IL PAPA E LA GENTE/ Perché Abdel Karim, musulmano, era così contento?

- Giuseppe Frangi

Aveva bisogno Milano di vivere una giornata così. Una giornata in cui ha potuto esprimere la parte più vera di se stessa. Dall'aeroporto allo stadio, una grazia continua. GIUSEPPE FRANGI

papa_francesco_milano_folla_lapresse_2017 Milano, piazza Duomo: l'angelus di Papa Francesco (LaPresse)

Aveva bisogno Milano di vivere una giornata così. Una giornata in cui ha potuto esprimere la parte più vera di se stessa. Lo si è capito da subito, al primo incontro con Papa Francesco, quando un bambino alle case bianche di via Salomone gli ha consegnato una stola che era stata tessuta dalle donne della cooperativa “Il filo di San Vincenzo” che lavorano proprio dentro quelle case di periferia. Francesco ha apprezzato per più motivi: primo, perché gli ha permesso di chiarire sin da subito che lui arrivava a Milano come sacerdote; in secondo luogo perché quella stola era stata tessuta dal lavoro di persone e quindi era simbolo di un popolo che agisce, che nella fatica e a volte anche nelle lacrime, continua a tessere, a costruire vita.

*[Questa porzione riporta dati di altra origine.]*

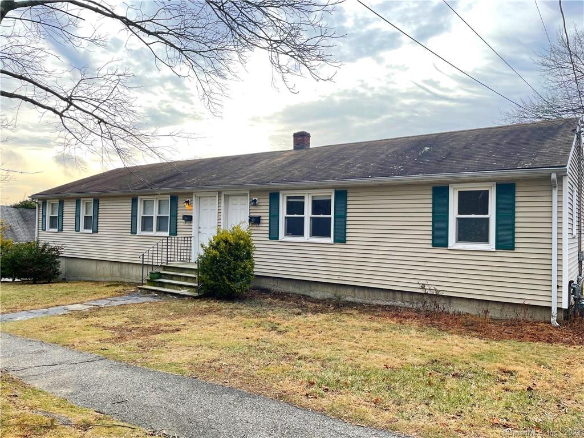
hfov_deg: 67.3
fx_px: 439
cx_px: 292
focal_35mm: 26
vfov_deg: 53.1
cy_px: 219
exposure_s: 1/609
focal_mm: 4.2
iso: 32
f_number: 1.6
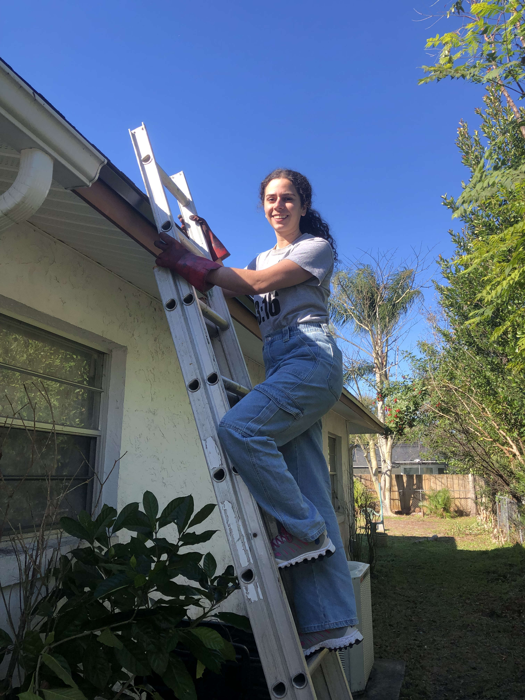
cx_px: 262
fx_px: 566
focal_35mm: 28
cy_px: 350
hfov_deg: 49.7
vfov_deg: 63.4
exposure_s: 1/827
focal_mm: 4
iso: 20
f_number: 1.8
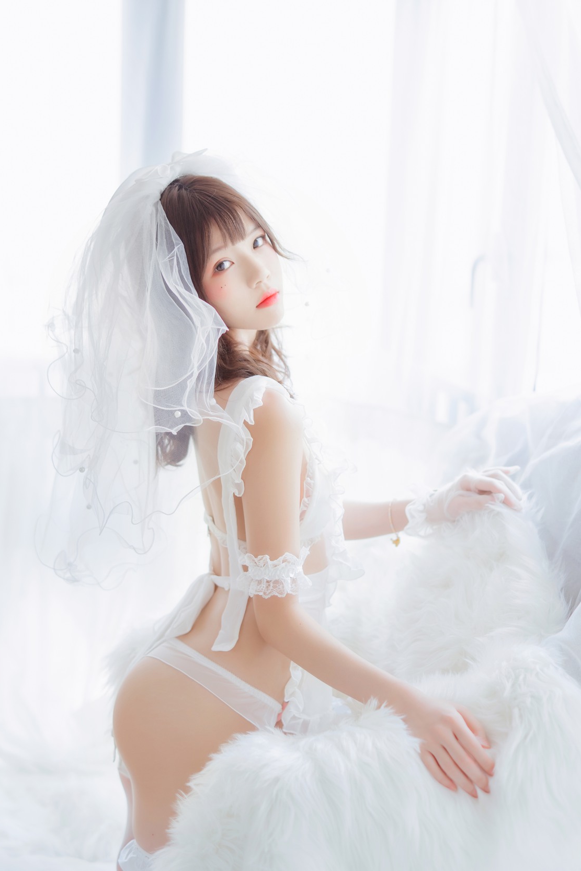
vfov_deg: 36.9
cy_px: 417
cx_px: 275
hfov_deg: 25.1
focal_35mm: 54
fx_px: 1307
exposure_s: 1/200
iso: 200
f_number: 2
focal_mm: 50
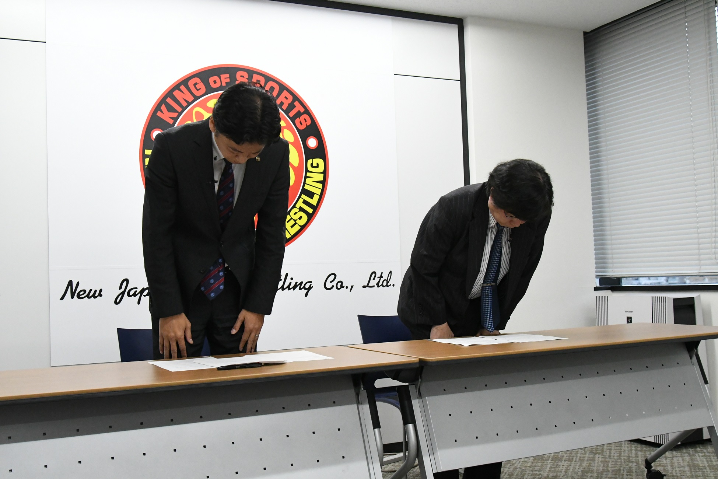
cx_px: 359
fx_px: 718
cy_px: 240
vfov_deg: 36.9
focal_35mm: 36
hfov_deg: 53.1
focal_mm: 24
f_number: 5.6
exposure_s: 1/640
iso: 6400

Poco prima Francesco era salito in tre appartamenti di quei palazzoni, abitati da oltre mille persone. Tra le case in cui è entrato c’è stata anche quella dove vivono Abdel Karim, sua moglie Hanane, musulmani, e i loro tre figli. Per capire come sia andato quell’incontro bisogna vedere, cercandole su internet, le interviste raccolte dal giornalista di Tv2000: un concentrato di felicità pura che il giornalista fa quasi fatica ad arginare. Padre, madre e figlia più grande raggianti e commossi raccontano di un incontro che “ha cambiato la loro vita”. Fanno vedere i selfie con il Papa che adesso stamperanno in grande e appenderanno nel salottino di casa. Aveva bisogno Milano di vivere un momento così: per aver consapevolezza di quanta strada la città ha saputo fare, nonostante tutte le difficoltà, per costruire vera integrazione. Storie come quelle di Abdel e della sua famiglia sono storie che spalancano al futuro.

In Duomo il programma prevedeva che Francesco rispondesse a tre domande di rappresentanti dei religiosi della diocesi. La prima gliel’ha rivolta don Gaetano Gioia, che rispetto al testo inviato (e distribuito ai giornalisti) ha aggiunto una sottolineatura molto sofferta: “avvertiamo le sfide della secolarizzazione e l’irrilevanza della fede dentro l’evoluzione della società milanese”. Perché Milano è anche questo, non ce lo si può nascondere. Il Papa da par suo ha fatto anche lui un’aggiunta prendendo spunto da un’immagine fatta da don Gaetano. “Tu sai che l’evangelizzazione non sempre è sinonimo di ‘prendere i pesci’: è andare, prendere il largo, dare testimonianza… e poi il Signore, Lui ‘prende i pesci'”. Una sottolineatura semplice e liberante, che vale per tutti, ma che vale ancor di più per un temperamento come quello milanese, perché la sacrosanta vocazione al fare a volte resta “prigioniera” dell’esito. Invece quel che conta è “andare, prendere il largo” e soprattutto dare testimonianza della fede come esperienza di gioia (e Francesco su questo ha citato “il grande Paolo VI”, vescovo della città prima di essere Papa). 

Poi c’è stata la tappa del carcere, a porte chiuse e senza telecamere. La tappa più lunga del viaggio, ben tre ore con detenuti, personale e volontari. Il carcere “è il cuore ferito” della città, che la città non può ignorare e dimenticare. Non c’era bisogno di aggiungere parole, perché il ribaltamento di gerarchie che il Papa ha messo in atto impostando il programma della sua visita vale come un’indicazione della strada per rendere più umana la città. Lo ha colto bene il cardinal Scola quando, quasi commosso, chiudendo questa grande giornata, ha voluto ricordare la “ferita” dei due detenuti che nei giorni scorsi si erano tolti la vita nel carcere di Monza.

Infine Milano aveva bisogno di specchiarsi nell’immenso popolo che si è ritrovato al Parco di Monza per il momento centrale del viaggio. Non è questione di numeri, ma di ritrovare un proprio volto, in grado di dare profondità e serietà umana all’ottimismo che fortunatamente ha pervaso la vita della città in questi anni recenti. Perché la nuova Milano sia davvero una chance per tutti e non solo per una fortunata élite.